Re: [PATCH v1 1/2] libbpf: Fix strict aliasing violations in hashmap
From: Alexei Starovoitov
Date: Sat Mar 21 2026 - 19:08:37 EST
On Sat, Mar 21, 2026 at 4:05 PM Ian Rogers <irogers@xxxxxxxxxx> wrote:
>
> On Sat, Mar 21, 2026 at 12:49 PM Alexei Starovoitov
> <alexei.starovoitov@xxxxxxxxx> wrote:
> >
> > On Sat, Mar 21, 2026 at 10:37 AM Kumar Kartikeya Dwivedi
> > <memxor@xxxxxxxxx> wrote:
> > >
> > > On Sat, 21 Mar 2026 at 16:42, Yonghong Song <yonghong.song@xxxxxxxxx> wrote:
> > > >
> > > >
> > > >
> > > > On 3/20/26 7:44 PM, Ian Rogers wrote:
> > > > > The hashmap implementation contained strict aliasing violations.
> > > > > Specifically, the hashmap_cast_ptr(p) macro was casting pointers (such
> > > > > as void **) to long *, and these were subsequently dereferenced in
> > > > > functions like hashmap_insert(), hashmap_find(), and hashmap_delete().
> > > > >
> > > > > C's strict aliasing rules (C11 6.5/7) prohibit accessing an object
> > > > > through an lvalue of an incompatible type. Dereferencing a long * to
> > > > > write to a void * object is a violation, even if they share the same
> > > > > size, as they are not compatible types. This can lead to undefined
> > > > > behavior, especially with aggressive compiler optimizations.
> > > >
> > > > Potentially this could be a concern. Did you actually find an issue
> > > > with it?
> > > >
> > > > The linux kernel build has
> > > > KBUILD_CFLAGS += -fno-strict-aliasing
> > > >
> > > > The libbpf does not have this flag. Maybe we should add '-fno-strict-aliasing'
> > > > for libbpf as well? This way, we can avoid any future potential
> > > > 'strict aliasing' issues.
> > > >
> > > > Note that bpf program (tools/testing/selftests/bpf/Makefile)

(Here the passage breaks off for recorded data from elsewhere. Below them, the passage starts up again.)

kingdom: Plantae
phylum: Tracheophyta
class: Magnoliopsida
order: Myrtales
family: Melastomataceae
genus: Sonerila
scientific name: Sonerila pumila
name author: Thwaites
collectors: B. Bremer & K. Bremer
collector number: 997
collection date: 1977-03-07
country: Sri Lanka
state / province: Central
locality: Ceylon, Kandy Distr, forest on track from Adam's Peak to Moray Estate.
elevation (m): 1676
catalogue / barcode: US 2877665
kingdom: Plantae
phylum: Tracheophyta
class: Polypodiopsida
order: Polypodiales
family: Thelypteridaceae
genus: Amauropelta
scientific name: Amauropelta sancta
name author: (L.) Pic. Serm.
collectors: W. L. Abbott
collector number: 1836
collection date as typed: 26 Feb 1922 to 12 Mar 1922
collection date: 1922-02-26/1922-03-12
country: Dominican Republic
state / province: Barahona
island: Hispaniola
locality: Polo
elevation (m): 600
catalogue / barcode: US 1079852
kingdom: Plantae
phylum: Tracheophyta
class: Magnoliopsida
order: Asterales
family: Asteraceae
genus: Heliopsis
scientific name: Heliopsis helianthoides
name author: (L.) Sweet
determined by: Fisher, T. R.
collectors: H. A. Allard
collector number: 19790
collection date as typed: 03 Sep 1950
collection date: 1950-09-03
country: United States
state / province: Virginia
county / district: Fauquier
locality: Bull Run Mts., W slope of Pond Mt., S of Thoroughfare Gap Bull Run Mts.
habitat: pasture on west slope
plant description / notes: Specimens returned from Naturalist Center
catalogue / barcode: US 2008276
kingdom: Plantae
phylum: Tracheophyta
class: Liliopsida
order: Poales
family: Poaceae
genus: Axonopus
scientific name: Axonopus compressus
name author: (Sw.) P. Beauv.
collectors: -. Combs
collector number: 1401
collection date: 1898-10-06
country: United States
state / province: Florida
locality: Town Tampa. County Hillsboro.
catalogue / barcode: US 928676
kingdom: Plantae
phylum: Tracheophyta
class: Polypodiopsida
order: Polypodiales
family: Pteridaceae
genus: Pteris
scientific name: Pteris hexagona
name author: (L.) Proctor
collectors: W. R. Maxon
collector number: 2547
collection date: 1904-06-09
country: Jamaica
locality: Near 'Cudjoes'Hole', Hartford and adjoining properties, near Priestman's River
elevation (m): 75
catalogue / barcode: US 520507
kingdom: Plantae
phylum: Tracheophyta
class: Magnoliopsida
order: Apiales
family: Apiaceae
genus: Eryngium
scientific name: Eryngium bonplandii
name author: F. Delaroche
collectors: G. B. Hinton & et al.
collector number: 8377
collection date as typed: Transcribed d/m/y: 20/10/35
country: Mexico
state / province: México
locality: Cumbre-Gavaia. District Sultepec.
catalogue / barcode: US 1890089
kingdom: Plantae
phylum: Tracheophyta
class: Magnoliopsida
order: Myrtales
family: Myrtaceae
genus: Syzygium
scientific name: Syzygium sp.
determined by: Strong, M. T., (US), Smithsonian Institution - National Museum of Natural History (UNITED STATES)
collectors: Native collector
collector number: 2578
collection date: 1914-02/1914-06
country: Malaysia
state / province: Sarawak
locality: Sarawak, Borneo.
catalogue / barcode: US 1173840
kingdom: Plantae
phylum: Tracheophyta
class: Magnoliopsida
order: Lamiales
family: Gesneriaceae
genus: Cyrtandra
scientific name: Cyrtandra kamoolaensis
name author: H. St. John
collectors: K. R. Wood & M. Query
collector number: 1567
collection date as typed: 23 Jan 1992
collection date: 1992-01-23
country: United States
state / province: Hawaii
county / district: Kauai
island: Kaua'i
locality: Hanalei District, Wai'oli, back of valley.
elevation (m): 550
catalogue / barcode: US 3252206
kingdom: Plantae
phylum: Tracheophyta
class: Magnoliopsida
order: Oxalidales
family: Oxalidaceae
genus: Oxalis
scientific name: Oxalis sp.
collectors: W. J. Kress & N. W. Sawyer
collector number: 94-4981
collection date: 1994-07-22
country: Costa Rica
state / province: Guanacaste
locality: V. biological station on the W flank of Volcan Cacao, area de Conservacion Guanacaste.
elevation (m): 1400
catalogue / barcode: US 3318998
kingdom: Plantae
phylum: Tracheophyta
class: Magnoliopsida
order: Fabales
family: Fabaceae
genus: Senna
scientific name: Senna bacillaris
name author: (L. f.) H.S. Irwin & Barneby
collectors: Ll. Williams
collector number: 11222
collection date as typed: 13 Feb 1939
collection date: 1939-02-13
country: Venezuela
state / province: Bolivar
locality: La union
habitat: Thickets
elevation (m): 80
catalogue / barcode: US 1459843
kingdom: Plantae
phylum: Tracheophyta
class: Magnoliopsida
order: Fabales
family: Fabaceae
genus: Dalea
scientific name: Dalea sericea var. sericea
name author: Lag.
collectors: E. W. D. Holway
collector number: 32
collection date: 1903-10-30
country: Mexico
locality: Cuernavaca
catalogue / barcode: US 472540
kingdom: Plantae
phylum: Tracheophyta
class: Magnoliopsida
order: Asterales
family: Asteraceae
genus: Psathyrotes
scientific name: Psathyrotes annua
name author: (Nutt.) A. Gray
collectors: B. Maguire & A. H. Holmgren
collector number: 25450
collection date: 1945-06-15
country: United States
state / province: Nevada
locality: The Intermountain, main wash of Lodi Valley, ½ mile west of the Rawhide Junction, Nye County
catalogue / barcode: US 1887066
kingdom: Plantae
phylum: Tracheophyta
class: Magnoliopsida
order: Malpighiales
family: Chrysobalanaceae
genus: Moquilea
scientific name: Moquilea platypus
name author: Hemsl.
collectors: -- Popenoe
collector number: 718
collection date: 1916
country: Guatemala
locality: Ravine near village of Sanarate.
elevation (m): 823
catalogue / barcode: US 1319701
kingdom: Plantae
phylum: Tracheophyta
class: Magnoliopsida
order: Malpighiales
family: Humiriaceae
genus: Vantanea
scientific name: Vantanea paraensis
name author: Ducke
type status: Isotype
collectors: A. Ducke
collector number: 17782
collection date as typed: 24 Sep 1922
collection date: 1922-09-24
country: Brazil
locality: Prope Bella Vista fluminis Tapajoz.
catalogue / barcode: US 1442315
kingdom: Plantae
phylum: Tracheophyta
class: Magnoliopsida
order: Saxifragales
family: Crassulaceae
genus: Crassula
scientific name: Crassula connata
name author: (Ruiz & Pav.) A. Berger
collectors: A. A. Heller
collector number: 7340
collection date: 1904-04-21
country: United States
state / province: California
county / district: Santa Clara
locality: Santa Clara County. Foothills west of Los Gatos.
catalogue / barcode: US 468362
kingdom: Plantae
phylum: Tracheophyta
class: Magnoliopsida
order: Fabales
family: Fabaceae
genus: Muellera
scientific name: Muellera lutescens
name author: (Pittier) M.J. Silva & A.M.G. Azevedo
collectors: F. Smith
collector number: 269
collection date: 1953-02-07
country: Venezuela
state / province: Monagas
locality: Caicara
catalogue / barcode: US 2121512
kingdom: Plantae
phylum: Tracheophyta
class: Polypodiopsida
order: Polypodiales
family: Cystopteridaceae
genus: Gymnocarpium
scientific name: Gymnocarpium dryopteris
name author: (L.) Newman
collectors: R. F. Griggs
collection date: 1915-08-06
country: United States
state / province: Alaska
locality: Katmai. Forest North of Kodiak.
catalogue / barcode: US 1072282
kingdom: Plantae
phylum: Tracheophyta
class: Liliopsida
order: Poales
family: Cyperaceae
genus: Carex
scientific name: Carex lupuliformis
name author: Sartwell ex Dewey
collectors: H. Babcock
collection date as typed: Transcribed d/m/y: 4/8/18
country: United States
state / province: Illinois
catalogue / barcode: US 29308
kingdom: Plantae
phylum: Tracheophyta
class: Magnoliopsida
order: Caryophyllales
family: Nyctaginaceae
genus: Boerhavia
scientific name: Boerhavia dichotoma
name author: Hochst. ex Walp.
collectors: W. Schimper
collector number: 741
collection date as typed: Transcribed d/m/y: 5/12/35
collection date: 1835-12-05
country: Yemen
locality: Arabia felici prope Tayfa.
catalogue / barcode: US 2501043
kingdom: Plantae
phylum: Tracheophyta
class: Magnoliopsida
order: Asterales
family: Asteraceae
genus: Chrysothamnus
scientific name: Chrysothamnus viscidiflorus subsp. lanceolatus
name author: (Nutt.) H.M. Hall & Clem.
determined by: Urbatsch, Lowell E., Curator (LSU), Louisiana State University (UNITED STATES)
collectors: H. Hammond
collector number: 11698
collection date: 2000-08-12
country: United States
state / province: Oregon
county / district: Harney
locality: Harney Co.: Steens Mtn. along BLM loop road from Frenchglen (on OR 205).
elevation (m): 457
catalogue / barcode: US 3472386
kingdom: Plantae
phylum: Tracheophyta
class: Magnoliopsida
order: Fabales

> > > > also has '-fno-strict-alaising' flag.
> > > >
> > >
> > > The change itself looks correct to me, fwiw, but as Yonghong said, we
> > > can add -fno-strict-aliasing to CFLAGS and move on. I also doubt the
> > > compiler can cause issues here, since the usage happens in hashmap.c
> > > which wouldn't be visible in other CUs where the call is made and
> > > pointers are passed in (unless compilers also do aliasing-based opts
> > > during LTO). I guess libbpf maintainers can decide what they prefer.
> >
> > Agree. I don't think compilers can misoptimize things here.
> > It's safe to ignore this.
>
> There's LTO support in the Linux tree for tools/perf with the LTO=1
> option [1]. My experience is that it works best with clang and ldd.
> libbpf is statically built into perf by default.
>
> A sashiko review raised the issue when perf was reverting the addition
> of -fno-strict-aliasing, the sashiko review is posted to LKML here:
> https://lore.kernel.org/lkml/CAP-5=fVro6E6fowmmJ7gmKX-5SN8bFU7-5KJk_wFG-bQuVnMHw@xxxxxxxxxxxxxx/
>
> -fno-strict-aliasing was added because some crypto code (copied from
> the kernel) requires it for get/put_unaligned. The fix was to use
> memcpy in the unaligned functions, which they now do [2].
>
> I'd prefer not to hamstring the compiler with -fno-strict-aliasing, we
> have sanitizers that can capture aliasing issues.
We're not going to hack libbpf source or add -fno-strict-aliasing
to Makefile because gemini found a "bug".